Supporters say they hope the Senate will provide a significant boost for electric vehicles.
President Biden hinted last week at the potential direction of Senate action at a White House appearance with executives of Ford, General Motors and Stellantis, the global carmaker that includes Chrysler.
He pointed to a bill backed by Stabenow and Sen. Ron Wyden (D-Ore.), that advanced out of the Senate Finance Committee in May. Biden urged government, labor and industry officials to reclaim leadership in the electric-vehicle race with China.
“That means purchasing incentives for consumers to buy clean vehicles, union-made right here in America,” Biden said, noting that the bill backed by Stabenow and Wyden “provides $7,500 basic credit, $2,500 credit for vehicles made in America and an additional $2,500 credit for union-made vehicles.”

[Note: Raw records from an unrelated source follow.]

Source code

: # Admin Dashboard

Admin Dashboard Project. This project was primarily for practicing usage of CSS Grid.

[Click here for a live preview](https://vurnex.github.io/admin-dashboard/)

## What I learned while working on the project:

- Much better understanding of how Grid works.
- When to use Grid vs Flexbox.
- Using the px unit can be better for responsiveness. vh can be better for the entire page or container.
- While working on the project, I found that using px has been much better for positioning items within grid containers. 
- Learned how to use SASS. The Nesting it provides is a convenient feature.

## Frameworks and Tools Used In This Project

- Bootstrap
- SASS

Reiterating his support for Stabenow’s efforts shortly after his remarks, the president told her, “I hope I didn’t get you in trouble by saying that.”
“You didn’t,” Stabenow responded. “You didn’t.”
On Wednesday, Kelly spokesman Jacob Peters said the senator “supports targeted incentives to help more working families afford electric vehicles” and looks forward to working out the details with colleagues.
In noting their “shared aspiration” to have 40 to 50 percent of U.S. new-car sales be electric vehicles or plug-in hybrids by 2030, the three automakers said that goal would be achievable only with purchase incentives, a large nationwide charging network and financial incentives to boost the nation’s manufacturing and supply chains.
Earlier this year, Biden called for spending $174 billion “to win the EV market,” including a nationwide network of 500,000 chargers, refurbished factories, electric school buses and mail trucks — as well as $100 billion of consumer rebates for electric vehicles.
Some of those priorities were included in the bipartisan infrastructure bill that passed the Senate on Tuesday, including billions for chargers. But the scale of the effort was drastically diminished in comparison with Biden’s earlier goals.
On Wednesday, 29 members of the House signed on to a letter calling on Schumer and House Speaker Nancy Pelosi (D-Calif.) to “match or exceed” Biden’s original $174 billion electric-vehicle proposal, saying the Senate-passed infrastructure bill has an insufficient $10 billion to $13 billion of such funding.
The electric-vehicle industry employs more than 250,000 Americans and with the right investments would create more than 2 million jobs nationally in the coming decades, the House members wrote. Quickly deploying electric vehicles can get the United States about a quarter of the way toward meeting the Biden administration’s target of cutting greenhouse gas emissions by about 50 percent from 2005 levels by 2030, they wrote.
Without support for electric-vehicle manufacturing and infrastructure, they said, “competitors will increase their share of the domestic EV market at our expense. Missing this opportunity will put millions of new, good paying clean jobs at risk.”